On Sun, 27 Nov 2005, Filippidis christos wrote:
> hi again,
>
> after sending a lot of sft jobs to xg009.inp.demokritos.gr (from
> https://monitoring.egee.man.poznan.pl/) i found out that from time to time
> the sfts was successfull ,i took 6 successfull sft jobs in a row and then
> the same JS error (this was for the same WN).i realise that when i took
> the succesful sft jobs i had first change the max_running for dteam queue
> from 1 to 6( qmgr -c "set queue dteam max_running=6")
> then i change it again to 1 an so i took again the JS error despite the
> fact that there was not running another dteam job and there was a free WN.
Do you have one WN that can only run dteam jobs? If so, it may be in bad
shape, causing all dteam jobs to fail as long as max_running=1.

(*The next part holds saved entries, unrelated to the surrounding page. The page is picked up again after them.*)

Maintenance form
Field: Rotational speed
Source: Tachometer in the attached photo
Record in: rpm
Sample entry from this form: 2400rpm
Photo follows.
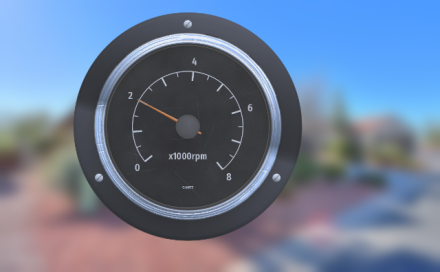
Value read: 2000rpm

> after a couple of hours i make an qmgr -c "set queue dteam
> max_running=10" and i had an successful sft job
>
> strange ...
>
> i tried the following but i dont see anything to change :
>
>
> "In /etc/grid-security/gridmapdir/ there are hard links
>
> (with strange names like
> %2fc%3dch%2fo%3dcern%2fou%3dgrid%2fcn%3dpiotr%20nyczyk%209654) to each
> pool account that is taken. They have the same inode number (ls -li
> <filename>) as the pool account file they point to. If there's no pool
> account file left free, run
>
> /opt/edg/sbin/lcg-expiregridmapdir.pl"
That advice is not good. One must ensure /etc/cron.d contains a job
called "lcg-expiregridmapdir" and that it runs regularly. When all pool
accounts are taken, the only recourse is to create more pool accounts.
|